Greetings once again, you gamers you...

So it is time for the Pinedale Harvest Festival.  October 7-9, at The Vanderkamp Center in Cleveland, NY.

We are looking at a great time of Games, Prizes, a Tournament of Combat, food, wenches and maybe even an Ogre or two...

I know that many of you may be new to the LARP (Live Action Role Playing) thing.  But really, all you need is a simple outfit, and a ready imagination.  We have many props and are willing to assist you in enjoying a fun time.  If you do not want to make a player immediately, not a problem.  The GM's would be happy to use you in on of many NPC roles throughout the weekend.  It is a good way for new folks to learn the system and see if LARPing is right for you.

Even if you did not want to come out for the whole weekend, Saturday will be an enjoyable time.  Swing out early on Saturday, and play into the darkness.  It is only about a 45 minute drive from North Utica.  

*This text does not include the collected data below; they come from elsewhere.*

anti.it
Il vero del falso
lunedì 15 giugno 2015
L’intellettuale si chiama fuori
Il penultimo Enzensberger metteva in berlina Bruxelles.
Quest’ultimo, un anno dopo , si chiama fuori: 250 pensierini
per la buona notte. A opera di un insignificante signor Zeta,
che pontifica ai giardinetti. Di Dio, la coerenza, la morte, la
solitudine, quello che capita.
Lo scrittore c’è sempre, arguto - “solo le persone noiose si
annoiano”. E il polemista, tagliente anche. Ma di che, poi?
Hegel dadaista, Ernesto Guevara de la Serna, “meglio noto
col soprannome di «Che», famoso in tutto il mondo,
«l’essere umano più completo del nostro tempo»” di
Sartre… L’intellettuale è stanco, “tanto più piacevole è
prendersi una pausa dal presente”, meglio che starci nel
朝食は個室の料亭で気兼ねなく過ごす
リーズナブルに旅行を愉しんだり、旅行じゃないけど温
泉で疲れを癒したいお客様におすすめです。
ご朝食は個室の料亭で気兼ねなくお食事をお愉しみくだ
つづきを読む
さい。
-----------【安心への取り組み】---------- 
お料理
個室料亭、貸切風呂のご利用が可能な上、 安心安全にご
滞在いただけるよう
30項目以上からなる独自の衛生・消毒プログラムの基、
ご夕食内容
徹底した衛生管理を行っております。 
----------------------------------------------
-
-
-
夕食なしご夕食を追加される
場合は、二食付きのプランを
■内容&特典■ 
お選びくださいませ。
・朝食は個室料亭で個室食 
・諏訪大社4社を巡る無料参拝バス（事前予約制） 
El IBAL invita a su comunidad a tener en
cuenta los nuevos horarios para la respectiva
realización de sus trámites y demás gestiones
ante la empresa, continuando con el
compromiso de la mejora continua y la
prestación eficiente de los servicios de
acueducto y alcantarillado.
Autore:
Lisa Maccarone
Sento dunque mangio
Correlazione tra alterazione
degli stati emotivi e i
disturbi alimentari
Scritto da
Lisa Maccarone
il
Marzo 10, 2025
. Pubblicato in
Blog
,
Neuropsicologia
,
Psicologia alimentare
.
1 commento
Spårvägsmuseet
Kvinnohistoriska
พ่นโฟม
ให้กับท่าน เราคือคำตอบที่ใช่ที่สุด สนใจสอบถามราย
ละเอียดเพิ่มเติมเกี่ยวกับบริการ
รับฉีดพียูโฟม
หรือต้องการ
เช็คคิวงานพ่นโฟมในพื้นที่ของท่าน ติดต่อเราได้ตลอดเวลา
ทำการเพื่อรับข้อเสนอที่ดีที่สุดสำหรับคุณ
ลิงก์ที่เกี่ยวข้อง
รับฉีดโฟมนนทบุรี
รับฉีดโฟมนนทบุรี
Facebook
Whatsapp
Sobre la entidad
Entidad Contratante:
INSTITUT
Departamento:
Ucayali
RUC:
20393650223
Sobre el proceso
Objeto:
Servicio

So swing over to the Website and check out the Getting Started Section and the FAQ.  Jump to the Forums and introduce yourself.  The GM's and other players will be more than willing to answer any questions for you.  We have begin to build a Links Thread to assist the players in finding garb, props and anything else to help players enhance their play.

We look forward to seeing you there.


----------



## Old One (Sep 29, 2005)

This looks pretty cool...too bad I am "retired" from LARPing...

I looked through the rules PDF...looks like you have a nice, coherent system with reasonable power advancement.  Have fun storming the castle  !

~ OO


----------